La campaña no solo resultó exitosa en los números, sino que también fue muy elogiada por, entre otros, David Ogilvy, que afirmó que los avisos eran el resultado de un “posicionamiento diabólico”. Luego de su otra campaña célebre, “Think Small”, realizada para el Volkswagen Beetle, quedó claro que Bernbach había aprovechado el momento cultural: los estadounidenses estaban comenzando a cansarse del consumismo al estilo de la década de 1950, y estaban receptivos a un mensaje más humilde que cuestionara la autoridad.

Durante varios años, Hertz no contestó la arremetida de Avis, pero en 1966, asustados ante su enorme pérdida de market share, empezaron a responder. El primer aviso decía “Por años, Avis te dijo que Hertz es el Nº 1. Ahora te vamos a decir por qué”. Siguieron más respuestas: “El Nº 2 declara que se esfuerza más; ¿más que quién?”; “Hertz tiene un competidor que dice ser el Nº 2; no vamos a discutir eso”. Los avisos detuvieron la hemorragia de share, especialmente por su claim “We’re Nº 1”, acompañado por un dedo índice levantado.

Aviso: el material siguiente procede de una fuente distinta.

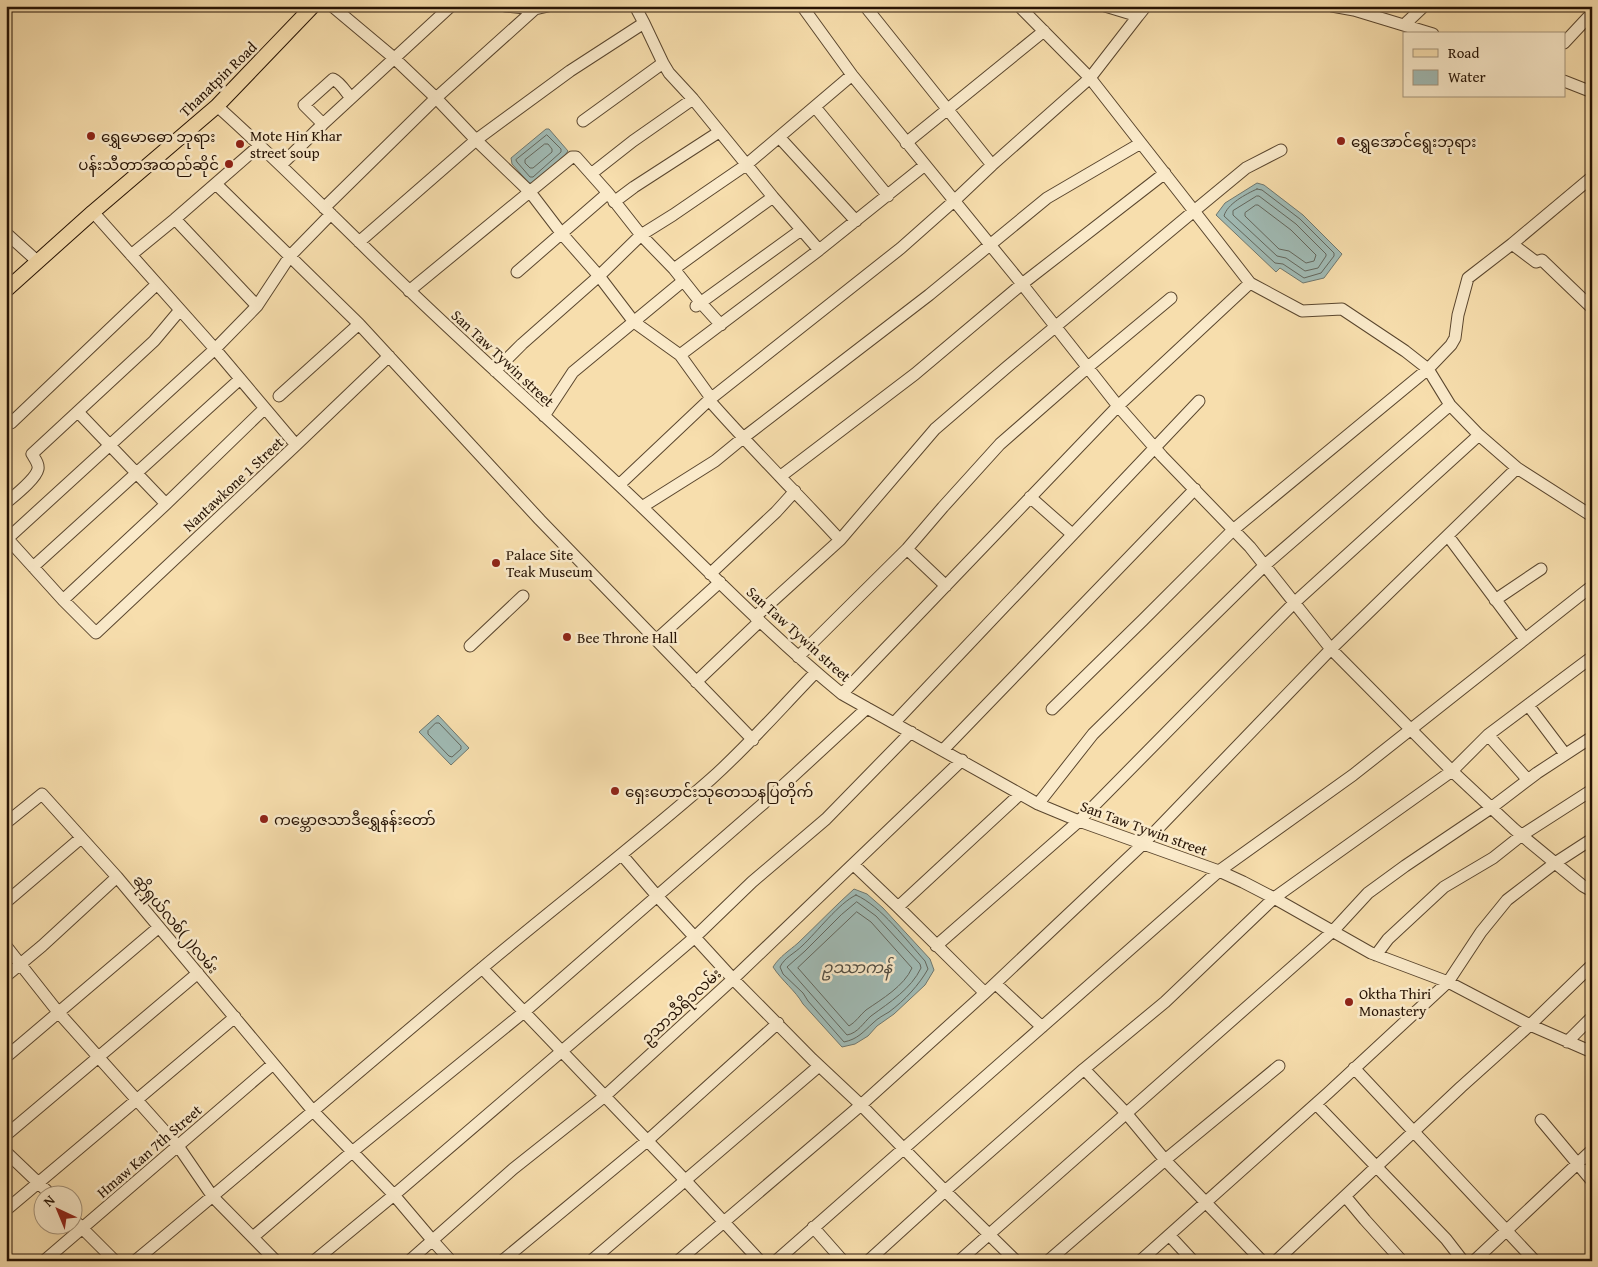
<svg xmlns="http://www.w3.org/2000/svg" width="1598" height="1267" font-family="'Gentium Book Plus','Noto Sans Myanmar',serif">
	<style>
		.water { fill: #a0bab4; stroke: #6f776e }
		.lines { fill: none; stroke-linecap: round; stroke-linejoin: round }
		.shore { stroke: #63665c; stroke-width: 1 }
		.minor-casing { stroke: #5a462e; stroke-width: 13 }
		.major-casing { stroke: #261304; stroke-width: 16 }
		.minor { stroke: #faeaca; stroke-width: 11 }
		.major { stroke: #f7dead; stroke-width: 14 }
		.poi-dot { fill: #8f2418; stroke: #faeaca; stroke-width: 2 }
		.labels { text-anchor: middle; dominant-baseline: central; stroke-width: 5; stroke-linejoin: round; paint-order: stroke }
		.street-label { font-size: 15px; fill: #261304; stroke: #faeaca }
		.poi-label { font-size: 15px; fill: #261304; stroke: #faeaca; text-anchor: start }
		.water-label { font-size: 16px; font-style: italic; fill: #514d42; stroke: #faeaca }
	</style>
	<rect width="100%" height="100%" fill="#f7dead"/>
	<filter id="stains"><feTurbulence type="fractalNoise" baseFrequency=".004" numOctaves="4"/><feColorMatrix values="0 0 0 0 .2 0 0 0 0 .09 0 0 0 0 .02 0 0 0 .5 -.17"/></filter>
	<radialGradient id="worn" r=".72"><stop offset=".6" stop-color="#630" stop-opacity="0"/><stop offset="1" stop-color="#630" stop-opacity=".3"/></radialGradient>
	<path class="water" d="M546,129h3l19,22 -3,4 -32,28h-4l-17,-19 -1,-6z
		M1257,183l7,2 39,30 39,39 -18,24 -21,5 -23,-15 -4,4 -60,-57 9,-12z
		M438,715l31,33 -18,17 -32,-33z
		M854,889l13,5 16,14 47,51 4,11 -9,15 -31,29 -17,12 -9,10 -13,8 -13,3 -39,-43c-8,-14 -21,-23 -30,-37 7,-11 16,-16 25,-24 19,-18 37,-37 56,-54z"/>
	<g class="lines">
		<path class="shore" d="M547,135l14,14v3l-28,25h-3l-13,-15 -1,-2z
			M545,144h3l4,5v3l-19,16h-3l-5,-5v-3z
			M1257,189l5,1 38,29 34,34v3l-13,17 -17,5 -21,-14 -8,-1 -51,-47c3,-12 22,-22 33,-27z
			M1257,196h2l37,28 30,30v2l-8,12 -13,3 -19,-13 -9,-2 -44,-41v-4z
			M1256,205h2l33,25 25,25 -2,6 -8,2 -17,-12 -10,-2 -34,-33v-3z
			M436,723h3l22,23v3l-9,8 -3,-1 -21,-22v-3z
			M856,895c25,11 51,46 69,66l3,8c-9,16 -23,31 -39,43 -5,3 -11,6 -16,11 -10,9 -15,16 -29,19l-36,-41 -5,-8 -20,-19 -3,-7c4,-9 15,-14 22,-21 15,-14 37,-43 54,-51z
			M857,902l19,14 44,48 1,4c-10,21 -31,34 -50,48 -8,7 -13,17 -24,19l-60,-68 18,-16 36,-36z
			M857,912l14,10 41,46c-8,18 -30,31 -46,42 -6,5 -10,12 -17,16l-51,-58z"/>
		<defs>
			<path id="minor" d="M332,6l62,52 42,40 40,42 54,52 32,42 37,42 35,46 46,33 31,43
				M505,6l30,3 13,-3
				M802,6l50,69 170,209 96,122 44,50 88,91 81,102 121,122 62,58 69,57 9,5
				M865,6l127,159
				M1019,6l71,72 104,133 52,-43 35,-18
				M1105,6l33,10 8,-10
				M1332,6l22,4 79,24
				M644,23l19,40 6,10 24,26 80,98 46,53
				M1404,25l20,-19
				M1564,43l28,-30
				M1564,81l28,11
				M217,106c67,60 129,124 193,185 76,73 155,142 231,215 66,63 130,130 201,188l196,110 41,17 140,50 24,11 31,16 97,55 77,29 82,43 62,27
				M815,107l73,89
				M583,121l80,-58
				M323,124l-19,-19 29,-26c7,3 13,13 18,19
				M779,137l77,84
				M906,143l138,-112
				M281,165l42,-41 128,-118
				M591,174l42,-33 60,-42
				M216,184l143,140 181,196 213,220
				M614,202l20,-15 85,-55
				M324,208l112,-110 99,-89
				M93,212l122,137 81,96
				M175,219l82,87
				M6,233l31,28
				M359,242l117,-102 94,-69 74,-48 -9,-17
				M1512,244l24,18 6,-2 50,48
				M131,255l44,-36 85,-74
				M517,272l91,-79
				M409,291l163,-134h4l32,36 33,42 33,34
				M696,306l105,-76
				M721,325l-20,-22 -27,-34 99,-72
				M680,355l139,-105 106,-85
				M495,371l27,-27 77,-68 42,-41 32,-20 73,-50 106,-90
				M279,396l80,-72
				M709,400c42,48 88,93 131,140
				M78,412l88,92
				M544,416l29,-44 110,-91
				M11,423l146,-139
				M781,476l134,-102 107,-90 143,-111
				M619,485l90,-85 192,-152 53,-47 38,-36 98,-87 48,-62
				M1030,497l42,37
				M6,503c8,-7 30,-24 32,-34 1,-5 -3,-10 -6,-15l122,-113 26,-31
				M642,507l73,-46 28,-23 186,-143 118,-97 94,-55
				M1448,536l77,103
				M6,537l57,63 33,33 200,-188 93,-89
				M6,540l209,-191 42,-43 33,-50 41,-42
				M907,549l39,37
				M33,567l206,-187
				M710,574l66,-62 19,-21
				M63,600l103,-96 98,-95
				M1495,600l46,-31
				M755,617l85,-77 95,-111 72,-62 187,-156 56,72 52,28 40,-2 63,42 23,18 22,36 29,30 38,33 75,48
				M656,640l64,-58
				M470,646l53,-50
				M798,657l109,-108 36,-42 57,-63 88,-77 83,-69
				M696,682l64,-61
				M842,694l276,-288 132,-123
				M1528,705l37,49
				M1052,709l91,-89 90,-90 195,-161 23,-24 4,-7 3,-23 10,-37 44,-34 80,-67
				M894,723l305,-322
				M1488,735l40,45
				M943,750l252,-261
				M1038,804l55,-70 172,-169 185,-160
				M6,823l36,-29 75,83 196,234 81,84 39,46 18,20
				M622,855l35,41 76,83 79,80 49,46 84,86 71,70
				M854,865l44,42 87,86
				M6,902l75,-64
				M898,907l121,-112
				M6,946l52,66 120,134 35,51 63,64
				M936,946l143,-125 215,-218 185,-168
				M1376,955l12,-16 56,-52 49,-29 29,-23 70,-45
				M482,968l203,212 75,81
				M6,976l36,-30 75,-69
				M996,984l46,43
				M1567,1042l25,-25
				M6,1057l153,-130
				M1354,1068l181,193
				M1084,1069l42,44 39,47 97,101
				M1316,1104l130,135 17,22
				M1541,1120l51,61
				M6,1135l192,-162
				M6,1152l44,42
				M1345,1196l20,24 37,41
				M6,1210l229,-193
				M72,1218l43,43
				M813,1227l30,34
				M1169,1235l24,26
				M253,1237l99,-85 172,-140 240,-209 103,-95
				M44,1261l229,-197
				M135,1261c116,-96 230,-195 346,-292 76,-64 155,-124 230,-190 37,-33 70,-71 104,-106
				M314,1261l80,-66 301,-258 57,-55 74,-63 85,-87
				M409,1261l104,-92 92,-73 128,-117 229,-219
				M502,1261l145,-120 131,-118
				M591,1261l228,-195
				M678,1261l183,-156 124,-112 159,-150 187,-194 186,-181
				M776,1261l443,-390 134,-96 239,-189
				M868,1261l77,-70 139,-122 81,-67 109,-104 178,-127 36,-36 104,-78
				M959,1261l374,-330 35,-38 37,-27 86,-58 46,-35 55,-36
				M1048,1261l117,-101 114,-94
				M1140,1261l188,-168 120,-111 33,-50 26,-32 48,-37 37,-24
				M1276,1261l185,-174 69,-62 62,-60
				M1474,1261l118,-111"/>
			<path id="major" d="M6,290l87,-78 124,-106 96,-100"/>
		</defs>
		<use href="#minor" class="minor-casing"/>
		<use href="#major" class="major-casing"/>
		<use href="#minor" class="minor"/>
		<use href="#major" class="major"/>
	</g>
	<g class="poi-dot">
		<circle cx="91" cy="136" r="5"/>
		<circle cx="1341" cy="141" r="5"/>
		<circle cx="240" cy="144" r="5"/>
		<circle cx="229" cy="164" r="5"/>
		<circle cx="496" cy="563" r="5"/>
		<circle cx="567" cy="637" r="5"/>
		<circle cx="615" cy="791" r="5"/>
		<circle cx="264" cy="819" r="5"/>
		<circle cx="1349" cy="1002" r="5"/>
	</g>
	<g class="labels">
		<g class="street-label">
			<text transform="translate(218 79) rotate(-44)">Thanatpin Road</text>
			<text transform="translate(503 358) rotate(43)">San Taw Tywin street</text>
			<text transform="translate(233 484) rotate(-43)">Nantawkone 1 Street</text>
			<text transform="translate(799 634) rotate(42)">San Taw Tywin street</text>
			<text transform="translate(1144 828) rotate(20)">San Taw Tywin street</text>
			<text transform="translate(176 924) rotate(50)">ဆိုရှယ်လစ်(၂)လမ်း</text>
			<text transform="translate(681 1006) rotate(-43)">ဥသာသီရိ၁လမ်း</text>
			<text transform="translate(149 1151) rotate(-41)">Hmaw Kan 7th Street</text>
		</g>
		<g class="poi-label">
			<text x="250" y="135">Mote Hin Khar<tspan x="250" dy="17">street soup</tspan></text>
			<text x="101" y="136">ရွှေမောဓော ဘုရား</text>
			<text x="1351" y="141">ရွှေအောင်ရွေးဘုရား</text>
			<text x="219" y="164" text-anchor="end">ပန်းသီတာအထည်ဆိုင်</text>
			<text x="506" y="554">Palace Site<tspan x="506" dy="17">Teak Museum</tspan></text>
			<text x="577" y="637">Bee Throne Hall</text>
			<text x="625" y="791">ရှေးဟောင်းသုတေသနပြတိုက်</text>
			<text x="274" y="819">ကမ္ဘောဇသာဒီရွှေနန်းတော်</text>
			<text x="1359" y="993">Oktha Thiri<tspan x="1359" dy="17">Monastery</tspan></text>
		</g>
		<g class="water-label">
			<text x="857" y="967">ဥဿာကန်</text>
		</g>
	</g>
	<rect width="1598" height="1267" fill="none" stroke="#f7dead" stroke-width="25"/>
	<rect x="8" y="8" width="1583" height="1252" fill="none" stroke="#261304" stroke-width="2.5"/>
	<rect x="12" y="12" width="1573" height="1242" fill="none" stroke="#261304"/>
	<rect x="1403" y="32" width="162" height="65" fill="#faeaca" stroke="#a5947b"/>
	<rect x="1413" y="49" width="25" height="8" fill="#f7dead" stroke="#a5947b"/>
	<text x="1448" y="58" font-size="15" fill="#261304">Road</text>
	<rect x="1413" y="70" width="25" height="15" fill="#a0bab4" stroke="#a5947b"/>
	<text x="1448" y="82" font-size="15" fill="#261304">Water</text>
	<g transform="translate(58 1210) rotate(316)"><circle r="24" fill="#faeaca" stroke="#a5947b"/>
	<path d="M0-4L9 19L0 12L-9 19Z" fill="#8f2418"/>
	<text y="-8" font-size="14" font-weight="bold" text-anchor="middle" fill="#261304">N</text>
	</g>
	<rect width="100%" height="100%" filter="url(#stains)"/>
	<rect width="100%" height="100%" fill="url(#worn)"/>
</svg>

La frase y la imagen lograron introducirse en la cultura popular, en particular en los eventos deportivos.

Hace 50 años que se lanzó la campaña. Avis nunca logró alcanzar a Hertz; lo que sucedió es que Enterprise los pasó a los dos, entre otras cosas haciendo acuerdos con compañías de seguros y enfocándose en clientes que necesitaban un auto luego de haber tenido un accidente. Hoy Hertz es el Nº 2 y Avis el Nº 3. El claim “Nos esforzamos más” se dejó de usar en los avisos de Avis recién el año pasado. Entre muchas otras bellezas, la campaña nos dejó esta frase de Robert Townsend:

“No contrates a un maestro para que pinte una obra maestra si después le vas a poner a un aprendiz sugiriéndole mejoras por encima del hombro.”